All lines from the opening of the material up to and including the line with "給水機しか見当たらず、不便を感じました。" should be transcribed exactly, pictures excepted.
═══ DATASET RECORDS ═══
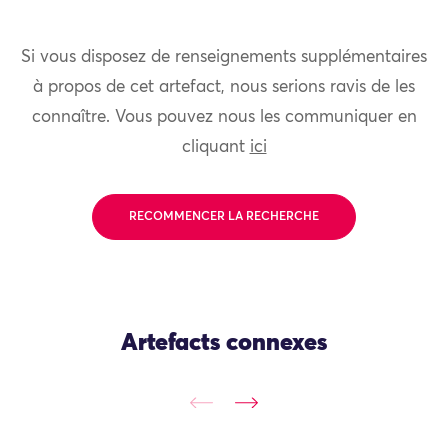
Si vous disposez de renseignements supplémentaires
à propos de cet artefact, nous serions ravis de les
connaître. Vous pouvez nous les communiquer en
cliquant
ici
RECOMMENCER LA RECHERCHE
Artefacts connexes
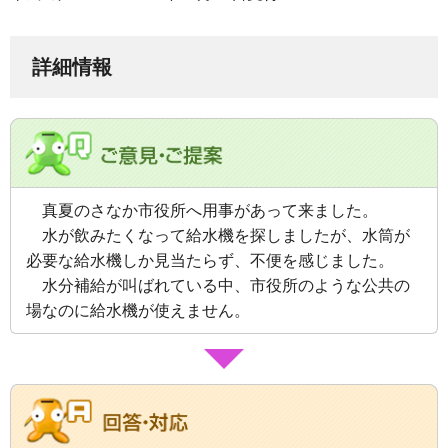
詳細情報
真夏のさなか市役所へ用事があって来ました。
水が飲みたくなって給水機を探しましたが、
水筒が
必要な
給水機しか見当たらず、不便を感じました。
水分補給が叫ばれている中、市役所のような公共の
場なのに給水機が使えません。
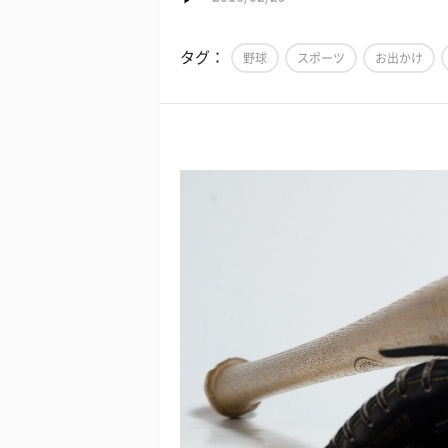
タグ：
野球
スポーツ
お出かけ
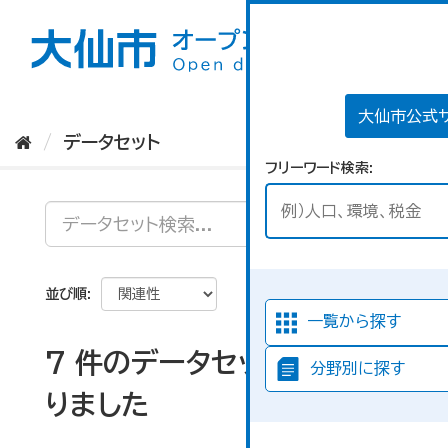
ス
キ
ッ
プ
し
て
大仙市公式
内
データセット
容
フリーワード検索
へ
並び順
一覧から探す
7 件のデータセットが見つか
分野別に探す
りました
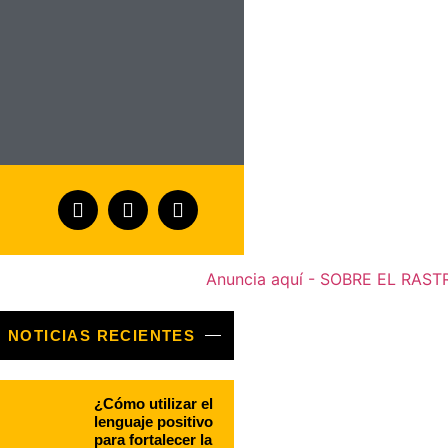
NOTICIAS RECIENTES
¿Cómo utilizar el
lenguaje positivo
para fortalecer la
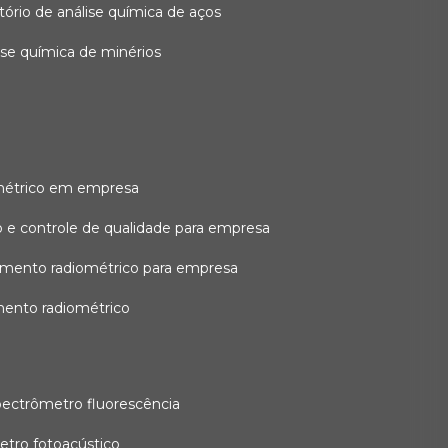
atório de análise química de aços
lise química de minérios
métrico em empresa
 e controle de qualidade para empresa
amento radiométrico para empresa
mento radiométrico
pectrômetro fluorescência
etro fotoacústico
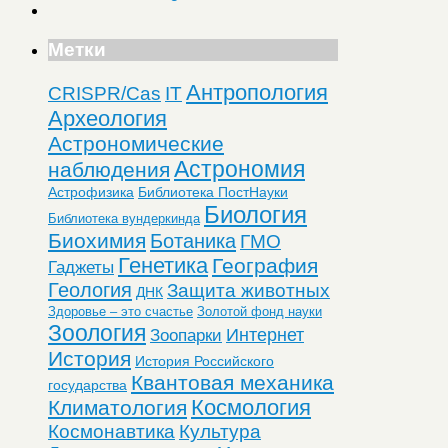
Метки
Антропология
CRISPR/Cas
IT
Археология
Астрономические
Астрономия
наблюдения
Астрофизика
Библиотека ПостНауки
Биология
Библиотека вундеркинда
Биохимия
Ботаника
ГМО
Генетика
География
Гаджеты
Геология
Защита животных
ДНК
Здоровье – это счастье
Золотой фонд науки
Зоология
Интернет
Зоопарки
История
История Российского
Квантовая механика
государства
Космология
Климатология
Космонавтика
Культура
═══
SOLUTION BELOW >>
Si vous disposez de renseignements supplémentaires
à propos de cet artefact, nous serions ravis de les
connaître. Vous pouvez nous les communiquer en
cliquant
ici
RECOMMENCER LA RECHERCHE
Artefacts connexes
詳細情報
真夏のさなか市役所へ用事があって来ました。
水が飲みたくなって給水機を探しましたが、
水筒が
必要な
給水機しか見当たらず、不便を感じました。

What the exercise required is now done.